§ **TASK ITEM**
For each entry, restate it word for word while omitting any image it holds.

[Items from a data source]
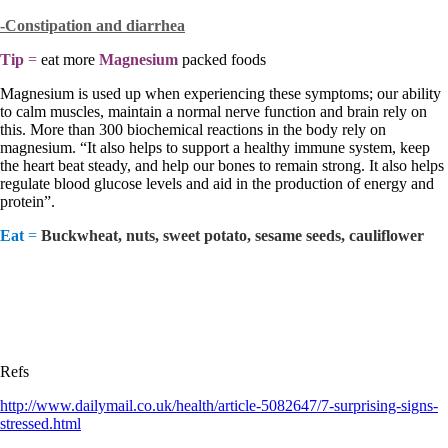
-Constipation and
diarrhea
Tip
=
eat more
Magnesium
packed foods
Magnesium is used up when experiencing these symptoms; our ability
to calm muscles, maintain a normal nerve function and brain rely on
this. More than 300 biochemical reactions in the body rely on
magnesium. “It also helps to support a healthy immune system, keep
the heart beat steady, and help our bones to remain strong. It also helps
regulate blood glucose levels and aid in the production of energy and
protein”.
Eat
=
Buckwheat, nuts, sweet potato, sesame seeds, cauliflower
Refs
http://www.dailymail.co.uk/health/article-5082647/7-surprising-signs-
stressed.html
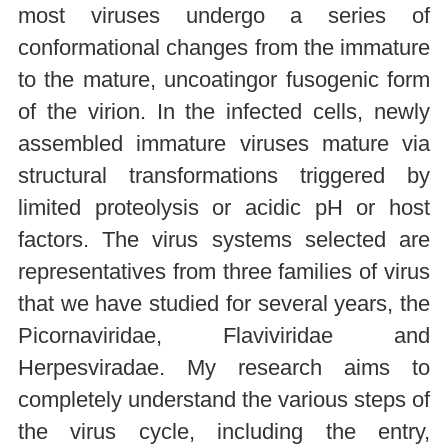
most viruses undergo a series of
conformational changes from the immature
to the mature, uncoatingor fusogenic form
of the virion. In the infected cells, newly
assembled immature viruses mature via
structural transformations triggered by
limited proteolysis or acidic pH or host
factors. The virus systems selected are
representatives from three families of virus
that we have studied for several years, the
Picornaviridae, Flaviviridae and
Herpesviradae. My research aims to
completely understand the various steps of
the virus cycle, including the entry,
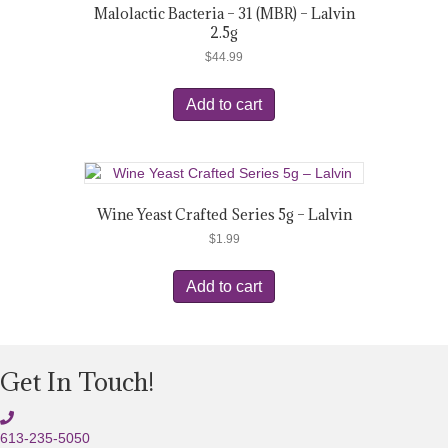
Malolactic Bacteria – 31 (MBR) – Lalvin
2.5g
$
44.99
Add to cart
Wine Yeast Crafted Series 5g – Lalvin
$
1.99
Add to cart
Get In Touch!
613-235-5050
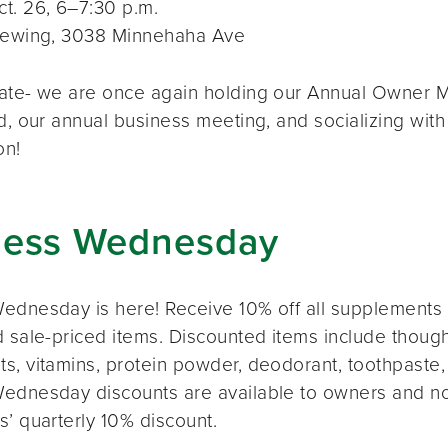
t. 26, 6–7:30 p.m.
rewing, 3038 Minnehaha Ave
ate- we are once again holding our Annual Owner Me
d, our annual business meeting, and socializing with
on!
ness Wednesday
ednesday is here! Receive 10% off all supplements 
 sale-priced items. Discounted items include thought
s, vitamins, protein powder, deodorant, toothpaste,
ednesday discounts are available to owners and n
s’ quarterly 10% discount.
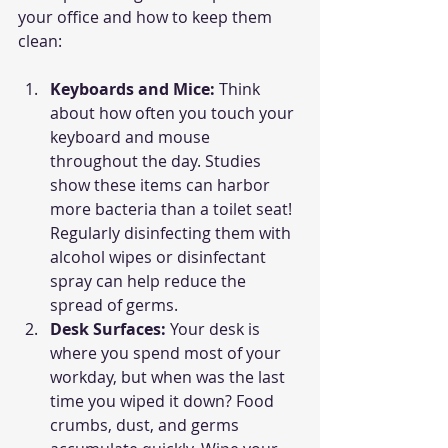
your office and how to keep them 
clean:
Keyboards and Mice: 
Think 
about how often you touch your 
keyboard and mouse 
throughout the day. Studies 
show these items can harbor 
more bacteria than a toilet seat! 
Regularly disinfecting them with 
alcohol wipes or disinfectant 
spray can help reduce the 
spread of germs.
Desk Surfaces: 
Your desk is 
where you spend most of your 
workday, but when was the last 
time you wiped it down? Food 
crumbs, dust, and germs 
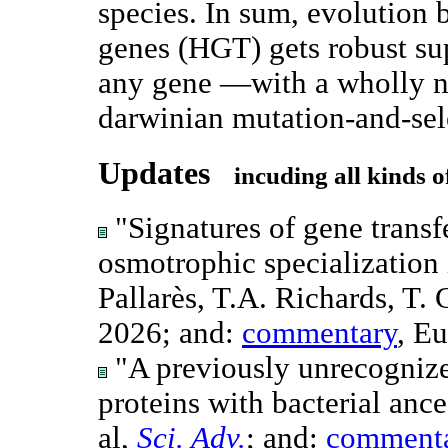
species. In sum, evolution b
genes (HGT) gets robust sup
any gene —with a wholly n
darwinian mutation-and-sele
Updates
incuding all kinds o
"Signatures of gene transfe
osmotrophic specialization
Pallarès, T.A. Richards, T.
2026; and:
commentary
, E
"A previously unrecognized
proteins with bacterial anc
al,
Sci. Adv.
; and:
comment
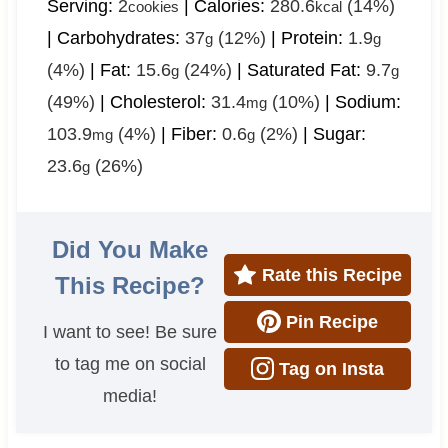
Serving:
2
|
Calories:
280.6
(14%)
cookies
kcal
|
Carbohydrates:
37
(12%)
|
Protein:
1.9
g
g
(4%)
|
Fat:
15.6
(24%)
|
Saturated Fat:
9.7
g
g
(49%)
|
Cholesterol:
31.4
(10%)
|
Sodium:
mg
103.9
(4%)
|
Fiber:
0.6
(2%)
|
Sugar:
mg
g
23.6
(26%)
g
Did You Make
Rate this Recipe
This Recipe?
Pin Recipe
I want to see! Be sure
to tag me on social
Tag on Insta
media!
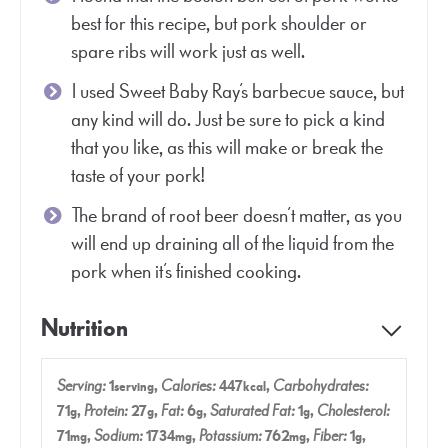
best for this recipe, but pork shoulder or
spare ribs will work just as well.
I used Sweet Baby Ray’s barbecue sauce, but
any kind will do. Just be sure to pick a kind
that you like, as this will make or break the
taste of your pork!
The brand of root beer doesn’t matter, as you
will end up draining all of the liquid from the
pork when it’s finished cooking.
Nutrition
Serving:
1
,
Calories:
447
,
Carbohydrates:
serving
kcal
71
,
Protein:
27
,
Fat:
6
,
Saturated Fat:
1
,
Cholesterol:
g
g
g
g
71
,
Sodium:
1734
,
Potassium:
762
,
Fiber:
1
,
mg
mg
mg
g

§ **RESPONSE**
-Constipation and
diarrhea
Tip
=
eat more
Magnesium
packed foods
Magnesium is used up when experiencing these symptoms; our ability
to calm muscles, maintain a normal nerve function and brain rely on
this. More than 300 biochemical reactions in the body rely on
magnesium. “It also helps to support a healthy immune system, keep
the heart beat steady, and help our bones to remain strong. It also helps
regulate blood glucose levels and aid in the production of energy and
protein”.
Eat
=
Buckwheat, nuts, sweet potato, sesame seeds, cauliflower
Refs
http://www.dailymail.co.uk/health/article-5082647/7-surprising-signs-
stressed.html
most viruses undergo a series of
conformational changes from the immature
to the mature, uncoatingor fusogenic form
of the virion. In the infected cells, newly
assembled immature viruses mature via
structural transformations triggered by
limited proteolysis or acidic pH or host
factors. The virus systems selected are
representatives from three families of virus
that we have studied for several years, the
Picornaviridae, Flaviviridae and
Herpesviradae. My research aims to
completely understand the various steps of
the virus cycle, including the entry,
Malolactic Bacteria – 31 (MBR) – Lalvin
2.5g
$
44.99
Add to cart
Wine Yeast Crafted Series 5g – Lalvin
$
1.99
Add to cart
Get In Touch!
613-235-5050
t. 26, 6–7:30 p.m.
rewing, 3038 Minnehaha Ave
ate- we are once again holding our Annual Owner Me
d, our annual business meeting, and socializing with
on!
ness Wednesday
ednesday is here! Receive 10% off all supplements 
 sale-priced items. Discounted items include thought
s, vitamins, protein powder, deodorant, toothpaste,
ednesday discounts are available to owners and n
s’ quarterly 10% discount.
your office and how to keep them 
clean:
Keyboards and Mice: 
Think 
about how often you touch your 
keyboard and mouse 
throughout the day. Studies 
show these items can harbor 
more bacteria than a toilet seat! 
Regularly disinfecting them with 
alcohol wipes or disinfectant 
spray can help reduce the 
spread of germs.
Desk Surfaces: 
Your desk is 
where you spend most of your 
workday, but when was the last 
time you wiped it down? Food 
crumbs, dust, and germs 
species. In sum, evolution b
genes (HGT) gets robust sup
any gene —with a wholly n
darwinian mutation-and-sele
Updates
incuding all kinds o
"Signatures of gene transfe
osmotrophic specialization
Pallarès, T.A. Richards, T.
2026; and:
commentary
, E
"A previously unrecognized
proteins with bacterial anc
al,
Sci. Adv.
; and:
comment
Serving:
2
|
Calories:
280.6
(14%)
cookies
kcal
|
Carbohydrates:
37
(12%)
|
Protein:
1.9
g
g
(4%)
|
Fat:
15.6
(24%)
|
Saturated Fat:
9.7
g
g
(49%)
|
Cholesterol:
31.4
(10%)
|
Sodium:
mg
103.9
(4%)
|
Fiber:
0.6
(2%)
|
Sugar:
mg
g
23.6
(26%)
g
Did You Make
Rate this Recipe
This Recipe?
Pin Recipe
I want to see! Be sure
to tag me on social
Tag on Insta
media!
best for this recipe, but pork shoulder or
spare ribs will work just as well.
I used Sweet Baby Ray’s barbecue sauce, but
any kind will do. Just be sure to pick a kind
that you like, as this will make or break the
taste of your pork!
The brand of root beer doesn’t matter, as you
will end up draining all of the liquid from the
pork when it’s finished cooking.
Nutrition
Serving:
1
,
Calories:
447
,
Carbohydrates:
serving
kcal
71
,
Protein:
27
,
Fat:
6
,
Saturated Fat:
1
,
Cholesterol:
g
g
g
g
71
,
Sodium:
1734
,
Potassium:
762
,
Fiber:
1
,
mg
mg
mg
g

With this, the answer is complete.